[Saved entries]
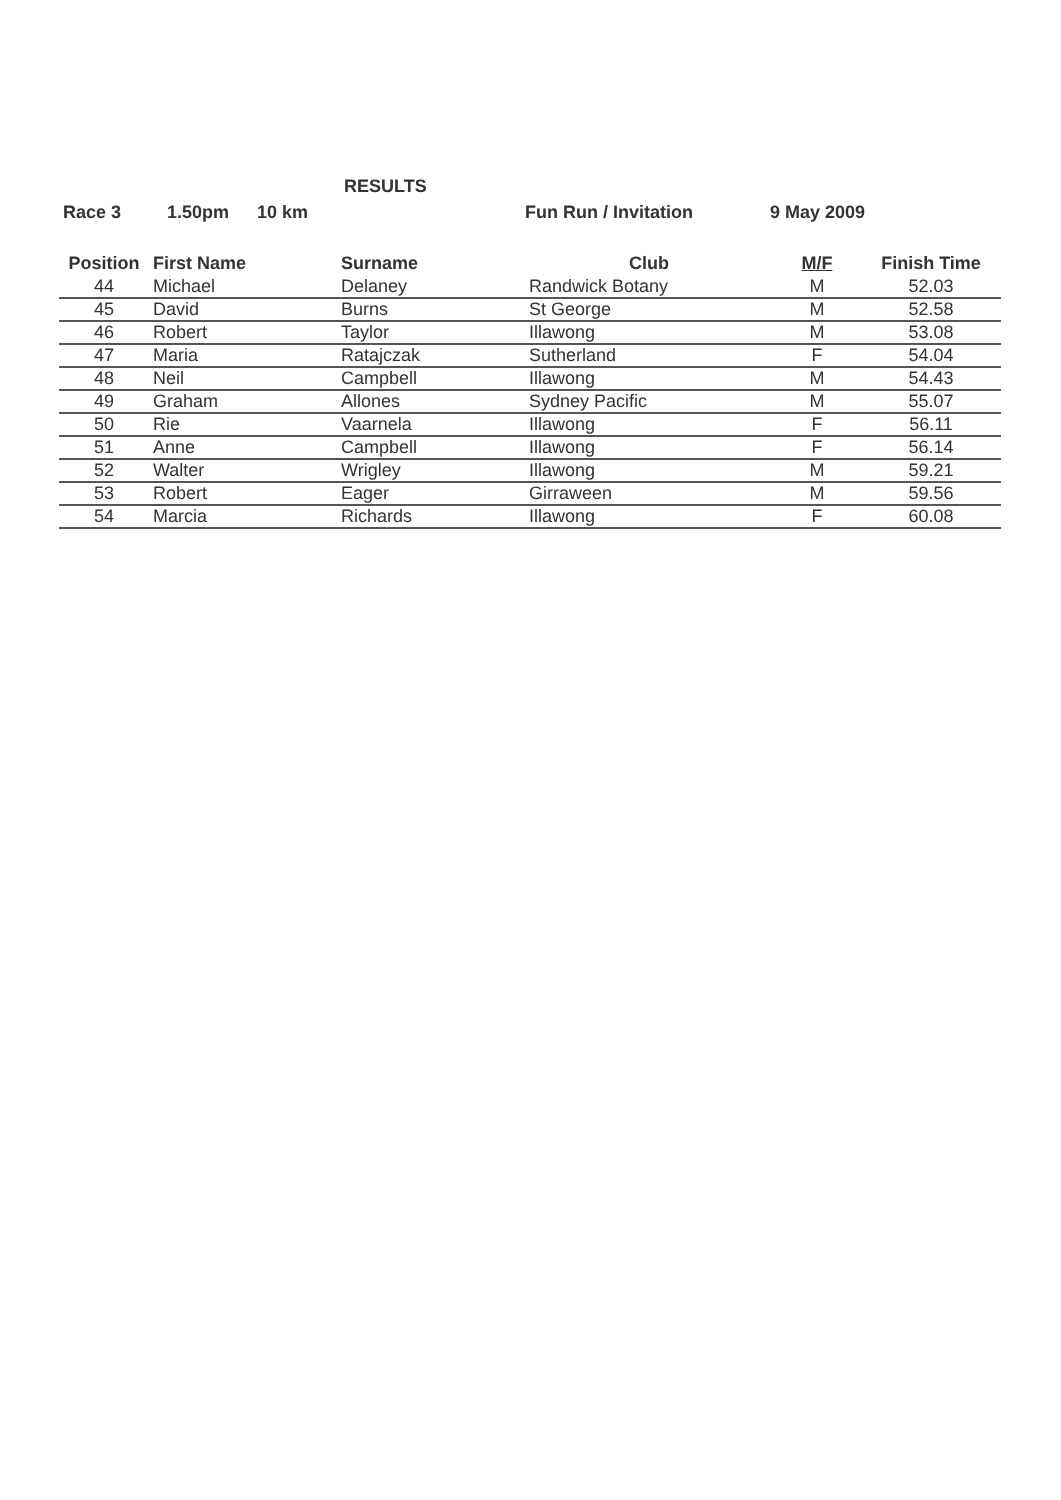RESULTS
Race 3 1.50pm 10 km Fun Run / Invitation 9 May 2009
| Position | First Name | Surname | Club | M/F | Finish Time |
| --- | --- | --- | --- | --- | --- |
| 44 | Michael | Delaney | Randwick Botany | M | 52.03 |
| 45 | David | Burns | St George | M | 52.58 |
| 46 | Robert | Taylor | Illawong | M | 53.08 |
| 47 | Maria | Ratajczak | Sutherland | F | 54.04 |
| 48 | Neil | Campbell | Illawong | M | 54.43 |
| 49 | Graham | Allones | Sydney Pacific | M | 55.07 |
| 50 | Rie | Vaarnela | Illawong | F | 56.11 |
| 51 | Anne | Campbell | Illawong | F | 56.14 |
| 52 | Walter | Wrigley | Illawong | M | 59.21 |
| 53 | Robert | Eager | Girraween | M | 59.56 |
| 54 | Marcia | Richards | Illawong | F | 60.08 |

* Task description *
Retype each entry precisely. Skip images entirely.

* Answer box *
RESULTS
Race 3 1.50pm 10 km Fun Run / Invitation 9 May 2009
| Position | First Name | Surname | Club | M/F | Finish Time |
| --- | --- | --- | --- | --- | --- |
| 44 | Michael | Delaney | Randwick Botany | M | 52.03 |
| 45 | David | Burns | St George | M | 52.58 |
| 46 | Robert | Taylor | Illawong | M | 53.08 |
| 47 | Maria | Ratajczak | Sutherland | F | 54.04 |
| 48 | Neil | Campbell | Illawong | M | 54.43 |
| 49 | Graham | Allones | Sydney Pacific | M | 55.07 |
| 50 | Rie | Vaarnela | Illawong | F | 56.11 |
| 51 | Anne | Campbell | Illawong | F | 56.14 |
| 52 | Walter | Wrigley | Illawong | M | 59.21 |
| 53 | Robert | Eager | Girraween | M | 59.56 |
| 54 | Marcia | Richards | Illawong | F | 60.08 |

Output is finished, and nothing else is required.